[Stored data entries]
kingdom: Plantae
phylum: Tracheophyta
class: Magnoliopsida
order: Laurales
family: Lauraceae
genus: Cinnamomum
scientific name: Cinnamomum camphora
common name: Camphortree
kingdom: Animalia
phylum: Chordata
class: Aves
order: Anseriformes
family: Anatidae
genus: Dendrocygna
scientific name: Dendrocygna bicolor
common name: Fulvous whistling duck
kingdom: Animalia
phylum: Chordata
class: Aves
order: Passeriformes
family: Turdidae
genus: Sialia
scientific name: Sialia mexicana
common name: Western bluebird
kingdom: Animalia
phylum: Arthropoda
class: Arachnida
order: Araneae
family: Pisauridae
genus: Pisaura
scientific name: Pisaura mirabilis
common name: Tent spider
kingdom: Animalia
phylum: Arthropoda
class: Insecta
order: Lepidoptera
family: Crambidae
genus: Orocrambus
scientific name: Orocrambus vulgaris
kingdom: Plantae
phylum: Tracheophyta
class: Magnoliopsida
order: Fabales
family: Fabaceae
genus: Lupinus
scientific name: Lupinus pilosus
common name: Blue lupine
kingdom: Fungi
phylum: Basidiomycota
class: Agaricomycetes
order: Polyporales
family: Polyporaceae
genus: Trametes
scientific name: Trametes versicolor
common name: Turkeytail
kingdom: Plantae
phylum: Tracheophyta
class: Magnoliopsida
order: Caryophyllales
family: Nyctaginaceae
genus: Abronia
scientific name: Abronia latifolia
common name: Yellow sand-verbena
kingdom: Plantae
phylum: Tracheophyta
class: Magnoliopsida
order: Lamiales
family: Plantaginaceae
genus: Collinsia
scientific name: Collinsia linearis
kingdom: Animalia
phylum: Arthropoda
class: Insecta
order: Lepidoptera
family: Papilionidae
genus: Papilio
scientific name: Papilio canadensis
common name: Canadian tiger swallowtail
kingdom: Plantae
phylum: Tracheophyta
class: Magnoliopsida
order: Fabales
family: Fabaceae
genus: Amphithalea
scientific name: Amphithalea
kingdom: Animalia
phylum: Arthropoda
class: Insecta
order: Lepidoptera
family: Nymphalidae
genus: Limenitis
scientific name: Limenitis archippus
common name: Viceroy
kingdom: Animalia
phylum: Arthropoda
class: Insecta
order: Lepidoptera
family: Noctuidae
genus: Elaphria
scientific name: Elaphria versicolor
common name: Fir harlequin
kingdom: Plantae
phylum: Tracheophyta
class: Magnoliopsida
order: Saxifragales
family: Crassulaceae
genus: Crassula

▸ AIM:
Copy every line of the material above word for word, from the first entry through the last, without changing anything.

▸ THE ANSWER:
kingdom: Plantae
phylum: Tracheophyta
class: Magnoliopsida
order: Laurales
family: Lauraceae
genus: Cinnamomum
scientific name: Cinnamomum camphora
common name: Camphortree
kingdom: Animalia
phylum: Chordata
class: Aves
order: Anseriformes
family: Anatidae
genus: Dendrocygna
scientific name: Dendrocygna bicolor
common name: Fulvous whistling duck
kingdom: Animalia
phylum: Chordata
class: Aves
order: Passeriformes
family: Turdidae
genus: Sialia
scientific name: Sialia mexicana
common name: Western bluebird
kingdom: Animalia
phylum: Arthropoda
class: Arachnida
order: Araneae
family: Pisauridae
genus: Pisaura
scientific name: Pisaura mirabilis
common name: Tent spider
kingdom: Animalia
phylum: Arthropoda
class: Insecta
order: Lepidoptera
family: Crambidae
genus: Orocrambus
scientific name: Orocrambus vulgaris
kingdom: Plantae
phylum: Tracheophyta
class: Magnoliopsida
order: Fabales
family: Fabaceae
genus: Lupinus
scientific name: Lupinus pilosus
common name: Blue lupine
kingdom: Fungi
phylum: Basidiomycota
class: Agaricomycetes
order: Polyporales
family: Polyporaceae
genus: Trametes
scientific name: Trametes versicolor
common name: Turkeytail
kingdom: Plantae
phylum: Tracheophyta
class: Magnoliopsida
order: Caryophyllales
family: Nyctaginaceae
genus: Abronia
scientific name: Abronia latifolia
common name: Yellow sand-verbena
kingdom: Plantae
phylum: Tracheophyta
class: Magnoliopsida
order: Lamiales
family: Plantaginaceae
genus: Collinsia
scientific name: Collinsia linearis
kingdom: Animalia
phylum: Arthropoda
class: Insecta
order: Lepidoptera
family: Papilionidae
genus: Papilio
scientific name: Papilio canadensis
common name: Canadian tiger swallowtail
kingdom: Plantae
phylum: Tracheophyta
class: Magnoliopsida
order: Fabales
family: Fabaceae
genus: Amphithalea
scientific name: Amphithalea
kingdom: Animalia
phylum: Arthropoda
class: Insecta
order: Lepidoptera
family: Nymphalidae
genus: Limenitis
scientific name: Limenitis archippus
common name: Viceroy
kingdom: Animalia
phylum: Arthropoda
class: Insecta
order: Lepidoptera
family: Noctuidae
genus: Elaphria
scientific name: Elaphria versicolor
common name: Fir harlequin
kingdom: Plantae
phylum: Tracheophyta
class: Magnoliopsida
order: Saxifragales
family: Crassulaceae
genus: Crassula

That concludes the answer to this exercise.